Assuming nothing in policy changes, she said, she believes the prison population in Montana will grow by 600 by 2034 because of the longer sentences, and if the jail holds are fully absorbed and not sent elsewhere, the full population could reach 3,500 inmates in 10 years.

She and other presenters said in addition to that forecast, the DOC and architects will have to account for an increasing number of inmates who cannot live with the general population or share a cell. That may mean the upgraded Montana State Prison will still have to have high-security housing and won’t be able to put the vast majority in low-security buildings and settings in which inmates share cells.

Cupples said that through research so far, he sees that the state’s facilities and its contracted facilities have made many prisons originally designed for single-person cells into two-person or even three-person ones and that he thinks the state has long been operating at its emergency capacity levels.

He said this project needs to ensure construction is not only aimed at that current emergency capacity but includes space to grow. But that also means the teams need to decide — rather quickly — how to proceed with different types of security based on how much they have to spend.

“This starts to say where we’re at today, and we think that’s really the foundation for figuring out where we need to go tomorrow,” said Cupples. “…If we did all higher security, what could we afford? If we did lower security, what could we afford? If we did a mix, what could we afford?”

The DOC, DLR Group and Sletten Construction representatives toured a Tennessee facility last week to get ideas on how to proceed, and the group will do the same at prisons in Washington and Oregon next month, Gootkin said.

Tuesday’s meeting also featured a pitch from an investment group to try to buy the 464-bed Rocky Mountain Detention Center in Hardin for $13.5 million, though the Bureau of Indian Affairs currently holds the lease for nine more years.

On Wednesday, Gootkin said it was likely he would ask the Legislature in 2025 to extend the CoreCivic contract for the Arizona beds – another hint the state also does not see the population issue subsiding anytime soon.

The cost of materials will also be a factor in the final plan, Ewalt said. While prices and backlogs have gone down slightly from the peak of the COVID-19 pandemic, they have not fallen to pre-pandemic levels. Cupples said the cost of a 500,000 square-foot prison built in 2013 was $143 million, but construction costs have gone up about 30% since 2020.

But for the MSP construction, representatives for the state and the construction groups pledged that making the most beds available once construction is complete, ensuring safety during the construction process, and minimizing the movement of inmates during construction, were their top priorities.

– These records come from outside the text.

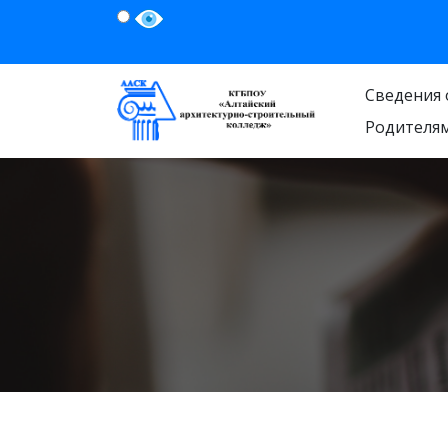
Сведения 
Родителя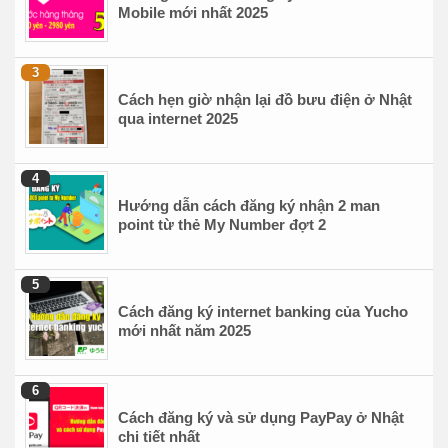
Mobile mới nhất 2025
Cách hẹn giờ nhận lại đồ bưu điện ở Nhật
qua internet 2025
Hướng dẫn cách đăng ký nhận 2 man
point từ thẻ My Number đợt 2
Cách đăng ký internet banking của Yucho
mới nhất năm 2025
Cách đăng ký và sử dụng PayPay ở Nhật
chi tiết nhất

Rep. Bill Mercer, R-Billings, who sat on both committees, said in addition to wanting more specifics on the estimated bed count, he would like to hear more from the state about why the Department of Corrections is deciding to hold certain inmates in detention facilities and send others to prison, as well as more about why a prisoner is going to prison, and whether it’s their first time interacting with the justice system. The select committee is tasked with compiling a study report on recidivism.

Gootkin said he would have more information and data for the committee at its next meeting in March.

“We will have a better design with an actual number to be able to present to you,” he said. “We have one shot at getting this right.”